Jakarta (MAWARTA) – Menteri Hukum Supratman Andi Agtas menegaskan bahwa penerapan Kitab Undang-Undang Hukum Pidana (KUHP) dan Kitab Undang-Undang Hukum Acara Pidana (KUHAP) baru yang mulai berlaku per 2 Januari merupakan produk politik, sehingga mustahil dapat memuaskan seluruh kelompok masyarakat.
Menurut Supratman, kedua regulasi tersebut lahir melalui proses panjang di parlemen yang melibatkan pemerintah dan Dewan Perwakilan Rakyat, dengan dinamika politik yang tidak sederhana.
“Kami tentu tidak mungkin bisa memuaskan semua pihak,” ujar Supratman dalam keterangannya, Senin (5/1/2026).
Ia menekankan bahwa penting bagi publik untuk memahami karakter dasar sebuah undang-undang sebagai hasil kompromi politik. Dalam proses legislasi, kata dia, tidak ada produk hukum yang lahir dari satu kepentingan tunggal.
“Kita harus sepakat terlebih dahulu bahwa undang-undang ini adalah produk politik.
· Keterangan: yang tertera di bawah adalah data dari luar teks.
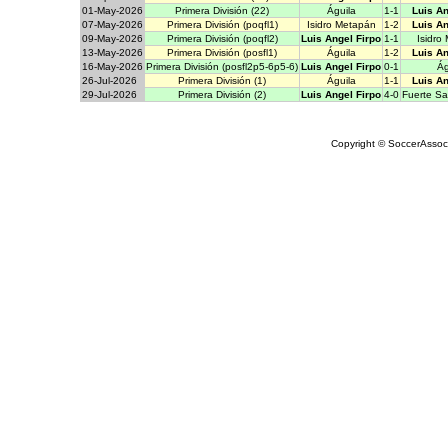
01-May-2026
Primera División (22)
Águila
1-1
Luis An
07-May-2026
Primera División (poqfl1)
Isidro Metapán
1-2
Luis An
09-May-2026
Primera División (poqfl2)
Luis Angel Firpo
1-1
Isidro
13-May-2026
Primera División (posfl1)
Águila
1-2
Luis An
16-May-2026
Primera División (posfl2p5-6p5-6)
Luis Angel Firpo
0-1
Ág
26-Jul-2026
Primera División (1)
Águila
1-1
Luis An
29-Jul-2026
Primera División (2)
Luis Angel Firpo
4-0
Fuerte Sa
Copyright © SoccerAssocia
Itu poin dasarnya,” ucapnya.
Supratman menjelaskan, pemerintah tidak bekerja sendiri dalam menyusun KUHP dan KUHAP baru. Peran DPR sangat dominan karena lembaga legislatif merupakan pembentuk undang-undang sesuai konstitusi.
“Ini produk politik. Pemerintah tidak sendiri. Kalau pemerintah sendiri, tentu akan jauh lebih mudah. Tapi pembentuk undang-undang itu ada di DPR. Kita membahasnya bersama-sama,” katanya.
Ia juga mengungkapkan bahwa konfigurasi politik sangat memengaruhi hasil pembahasan. Bahkan, dinamika politik saat penyusunan RUU KUHP berbeda dengan pembahasan RUU KUHAP.
“Pada saat pembahasan RUU KUHP, konfigurasinya berbeda dengan pembahasan RUU KUHAP. Itu realitas politik yang tidak bisa dihindari,” jelasnya.
Meski demikian, Supratman menegaskan bahwa seluruh proses pembahasan telah diupayakan secara maksimal untuk menghasilkan regulasi terbaik bagi kepentingan bangsa dan negara.
“Semua proses di parlemen itu wajar terjadi. Yang terpenting, seluruh upaya terbaik sudah dimaksimalkan demi kepentingan nasional,” pungkasnya. (Jones)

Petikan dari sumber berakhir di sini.